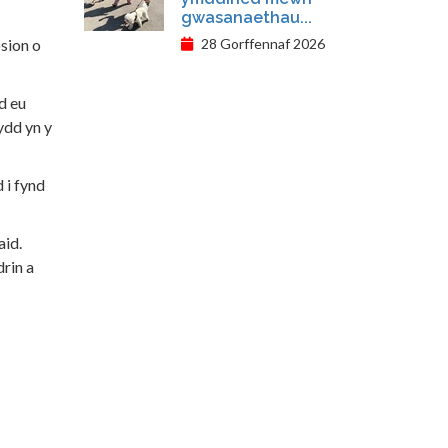
gwasanaethau...
28 Gorffennaf 2026
sion o
d eu
ydd yn y
 i fynd
aid.
drin a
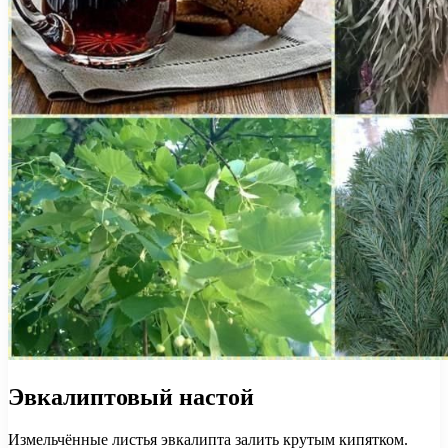
Эвкалиптовый настой
Измельчённые листья эвкалипта залить крутым кипятком.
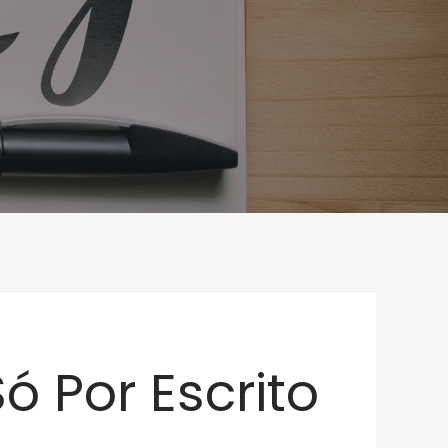
 Por Escrito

TASK TO COMPLETE
Switch "крутым кипятком" to "горячей водой" in the lines starting with the line that contains "Эвкалиптовый настой" and going on through the last line, and give only those lines again with everything else unchanged. Leave the pictures out of your answer.

ANSWER SECTION
Эвкалиптовый настой
Измельчённые листья эвкалипта залить горячей водой.
 Por Escrito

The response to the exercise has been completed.